_WHAT THE TASK ASKS:_
Which lines of the data include the string "asyncio"? List them all.

_Dataset entries:_
-*-
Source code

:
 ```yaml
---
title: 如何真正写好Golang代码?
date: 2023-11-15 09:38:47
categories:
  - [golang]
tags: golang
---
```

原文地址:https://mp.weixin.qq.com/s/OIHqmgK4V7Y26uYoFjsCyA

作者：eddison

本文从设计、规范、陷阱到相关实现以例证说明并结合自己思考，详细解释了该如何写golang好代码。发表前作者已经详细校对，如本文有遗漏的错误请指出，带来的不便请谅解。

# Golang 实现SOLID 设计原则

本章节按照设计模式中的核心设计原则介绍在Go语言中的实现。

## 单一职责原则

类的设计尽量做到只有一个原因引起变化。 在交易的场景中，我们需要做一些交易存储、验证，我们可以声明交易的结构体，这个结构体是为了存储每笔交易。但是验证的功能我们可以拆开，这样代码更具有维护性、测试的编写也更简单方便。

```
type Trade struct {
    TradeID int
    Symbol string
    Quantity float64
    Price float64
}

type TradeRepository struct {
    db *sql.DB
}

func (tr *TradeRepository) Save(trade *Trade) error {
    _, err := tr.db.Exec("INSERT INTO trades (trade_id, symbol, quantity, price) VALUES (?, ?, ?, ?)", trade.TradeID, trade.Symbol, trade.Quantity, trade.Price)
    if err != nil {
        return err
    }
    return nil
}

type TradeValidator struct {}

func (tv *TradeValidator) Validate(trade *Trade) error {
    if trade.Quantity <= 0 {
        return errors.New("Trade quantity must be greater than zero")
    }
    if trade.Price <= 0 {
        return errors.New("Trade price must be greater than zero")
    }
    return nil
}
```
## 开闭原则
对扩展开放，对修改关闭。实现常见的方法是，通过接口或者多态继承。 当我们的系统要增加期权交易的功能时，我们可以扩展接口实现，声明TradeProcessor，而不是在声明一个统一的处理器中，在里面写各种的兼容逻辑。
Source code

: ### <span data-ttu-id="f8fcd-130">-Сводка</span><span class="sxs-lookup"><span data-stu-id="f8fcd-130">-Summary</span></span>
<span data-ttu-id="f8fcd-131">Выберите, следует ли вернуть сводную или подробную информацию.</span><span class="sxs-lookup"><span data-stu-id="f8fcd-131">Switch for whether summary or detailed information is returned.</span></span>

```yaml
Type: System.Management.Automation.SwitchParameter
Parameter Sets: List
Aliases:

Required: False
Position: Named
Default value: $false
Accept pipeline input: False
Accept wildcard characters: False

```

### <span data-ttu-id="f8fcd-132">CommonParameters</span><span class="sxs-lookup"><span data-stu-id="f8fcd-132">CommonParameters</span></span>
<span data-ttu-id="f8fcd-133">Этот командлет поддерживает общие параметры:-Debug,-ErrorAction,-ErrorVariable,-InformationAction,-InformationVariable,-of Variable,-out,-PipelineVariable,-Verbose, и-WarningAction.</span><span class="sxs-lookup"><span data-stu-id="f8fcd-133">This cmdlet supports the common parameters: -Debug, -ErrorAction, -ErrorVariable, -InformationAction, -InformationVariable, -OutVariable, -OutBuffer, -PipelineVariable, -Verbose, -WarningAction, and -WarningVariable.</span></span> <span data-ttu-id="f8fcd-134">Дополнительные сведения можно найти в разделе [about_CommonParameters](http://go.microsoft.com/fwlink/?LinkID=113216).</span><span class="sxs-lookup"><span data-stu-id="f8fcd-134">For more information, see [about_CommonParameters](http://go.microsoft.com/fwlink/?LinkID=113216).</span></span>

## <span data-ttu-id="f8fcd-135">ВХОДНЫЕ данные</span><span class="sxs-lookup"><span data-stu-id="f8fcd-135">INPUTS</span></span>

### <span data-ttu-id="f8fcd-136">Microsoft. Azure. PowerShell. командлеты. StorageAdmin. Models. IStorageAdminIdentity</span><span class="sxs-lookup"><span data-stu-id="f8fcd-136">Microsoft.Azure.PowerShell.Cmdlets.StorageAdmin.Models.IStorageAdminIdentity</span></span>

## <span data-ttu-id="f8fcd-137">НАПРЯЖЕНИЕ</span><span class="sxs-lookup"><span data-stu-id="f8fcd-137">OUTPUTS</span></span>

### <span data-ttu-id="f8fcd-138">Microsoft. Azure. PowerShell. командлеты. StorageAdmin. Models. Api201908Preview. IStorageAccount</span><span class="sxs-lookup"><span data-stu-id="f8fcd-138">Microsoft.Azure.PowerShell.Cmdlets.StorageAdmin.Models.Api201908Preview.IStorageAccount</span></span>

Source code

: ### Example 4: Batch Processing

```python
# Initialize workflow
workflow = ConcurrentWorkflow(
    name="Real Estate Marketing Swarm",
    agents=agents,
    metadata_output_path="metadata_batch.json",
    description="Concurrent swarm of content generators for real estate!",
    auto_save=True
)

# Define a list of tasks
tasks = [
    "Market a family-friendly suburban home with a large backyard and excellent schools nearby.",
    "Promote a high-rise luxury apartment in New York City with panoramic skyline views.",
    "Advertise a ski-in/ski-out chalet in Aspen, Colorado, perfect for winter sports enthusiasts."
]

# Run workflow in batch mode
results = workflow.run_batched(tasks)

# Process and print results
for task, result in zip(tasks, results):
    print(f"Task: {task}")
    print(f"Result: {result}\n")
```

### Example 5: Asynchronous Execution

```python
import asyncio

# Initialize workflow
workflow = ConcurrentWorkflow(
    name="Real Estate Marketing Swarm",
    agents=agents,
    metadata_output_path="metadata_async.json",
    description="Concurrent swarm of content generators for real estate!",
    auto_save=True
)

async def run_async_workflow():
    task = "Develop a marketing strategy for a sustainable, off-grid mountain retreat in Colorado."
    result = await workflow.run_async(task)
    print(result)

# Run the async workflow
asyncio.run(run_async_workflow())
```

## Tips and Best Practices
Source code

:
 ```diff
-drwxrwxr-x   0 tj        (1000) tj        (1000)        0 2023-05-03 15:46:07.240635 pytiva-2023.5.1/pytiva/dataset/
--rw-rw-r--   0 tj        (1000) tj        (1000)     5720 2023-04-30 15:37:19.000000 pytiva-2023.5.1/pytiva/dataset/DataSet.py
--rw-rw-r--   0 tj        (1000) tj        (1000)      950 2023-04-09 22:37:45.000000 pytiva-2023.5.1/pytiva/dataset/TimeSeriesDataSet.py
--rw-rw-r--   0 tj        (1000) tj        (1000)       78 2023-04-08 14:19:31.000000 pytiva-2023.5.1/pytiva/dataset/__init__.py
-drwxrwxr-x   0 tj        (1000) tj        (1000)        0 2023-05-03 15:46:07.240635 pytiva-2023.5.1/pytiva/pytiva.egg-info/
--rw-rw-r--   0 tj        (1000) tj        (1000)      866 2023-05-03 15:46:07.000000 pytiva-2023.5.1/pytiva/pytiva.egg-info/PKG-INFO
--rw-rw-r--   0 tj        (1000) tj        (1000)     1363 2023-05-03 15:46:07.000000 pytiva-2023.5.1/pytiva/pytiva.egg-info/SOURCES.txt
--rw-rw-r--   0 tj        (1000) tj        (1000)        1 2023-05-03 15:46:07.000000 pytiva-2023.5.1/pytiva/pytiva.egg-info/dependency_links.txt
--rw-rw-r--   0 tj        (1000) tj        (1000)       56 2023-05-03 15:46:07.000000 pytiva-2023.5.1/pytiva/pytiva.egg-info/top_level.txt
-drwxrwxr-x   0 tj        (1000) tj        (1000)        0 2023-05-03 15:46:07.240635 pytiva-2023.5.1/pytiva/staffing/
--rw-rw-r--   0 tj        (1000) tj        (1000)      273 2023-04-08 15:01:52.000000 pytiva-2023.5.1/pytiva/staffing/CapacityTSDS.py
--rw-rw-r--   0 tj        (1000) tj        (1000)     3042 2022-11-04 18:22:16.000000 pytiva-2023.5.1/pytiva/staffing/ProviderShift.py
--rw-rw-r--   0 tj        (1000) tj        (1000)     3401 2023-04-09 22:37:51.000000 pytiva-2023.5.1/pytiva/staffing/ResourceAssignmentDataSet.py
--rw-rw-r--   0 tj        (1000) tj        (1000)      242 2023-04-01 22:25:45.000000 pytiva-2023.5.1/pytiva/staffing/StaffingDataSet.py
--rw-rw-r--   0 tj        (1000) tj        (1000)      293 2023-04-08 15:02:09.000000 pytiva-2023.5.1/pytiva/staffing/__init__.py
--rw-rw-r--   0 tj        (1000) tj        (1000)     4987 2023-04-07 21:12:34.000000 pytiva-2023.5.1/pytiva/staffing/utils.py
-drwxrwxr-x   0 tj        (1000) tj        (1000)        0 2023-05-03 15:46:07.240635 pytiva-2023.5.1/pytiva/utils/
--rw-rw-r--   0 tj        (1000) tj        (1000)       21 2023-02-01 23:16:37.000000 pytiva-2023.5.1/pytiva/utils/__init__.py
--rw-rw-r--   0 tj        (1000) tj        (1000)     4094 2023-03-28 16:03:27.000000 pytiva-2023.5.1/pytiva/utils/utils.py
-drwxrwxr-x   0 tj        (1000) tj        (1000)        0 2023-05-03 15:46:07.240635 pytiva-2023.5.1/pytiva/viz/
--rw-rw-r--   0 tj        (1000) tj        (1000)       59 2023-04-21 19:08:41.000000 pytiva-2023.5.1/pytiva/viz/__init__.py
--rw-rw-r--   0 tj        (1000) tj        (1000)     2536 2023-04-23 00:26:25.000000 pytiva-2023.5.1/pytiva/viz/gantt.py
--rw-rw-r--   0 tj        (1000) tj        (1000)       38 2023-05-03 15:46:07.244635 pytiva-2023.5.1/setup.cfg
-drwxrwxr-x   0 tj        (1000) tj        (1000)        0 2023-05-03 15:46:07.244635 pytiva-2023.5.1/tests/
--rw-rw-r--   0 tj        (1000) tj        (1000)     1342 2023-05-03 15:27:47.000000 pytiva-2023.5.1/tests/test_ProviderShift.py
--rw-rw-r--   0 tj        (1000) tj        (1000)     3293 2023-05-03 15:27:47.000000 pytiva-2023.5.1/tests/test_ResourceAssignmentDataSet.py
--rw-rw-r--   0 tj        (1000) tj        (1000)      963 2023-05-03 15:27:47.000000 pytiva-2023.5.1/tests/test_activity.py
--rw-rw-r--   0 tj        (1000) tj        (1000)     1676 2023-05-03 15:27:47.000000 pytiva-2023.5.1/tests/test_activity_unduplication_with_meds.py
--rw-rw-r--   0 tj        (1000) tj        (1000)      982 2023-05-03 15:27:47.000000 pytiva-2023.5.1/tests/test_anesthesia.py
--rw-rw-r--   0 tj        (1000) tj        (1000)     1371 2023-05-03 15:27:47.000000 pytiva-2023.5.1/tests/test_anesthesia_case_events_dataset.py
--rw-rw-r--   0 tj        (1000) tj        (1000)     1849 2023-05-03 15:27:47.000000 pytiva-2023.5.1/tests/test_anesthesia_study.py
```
-*-
_OUTPUT FOR THIS EXERCISE:_
import asyncio
asyncio.run(run_async_workflow())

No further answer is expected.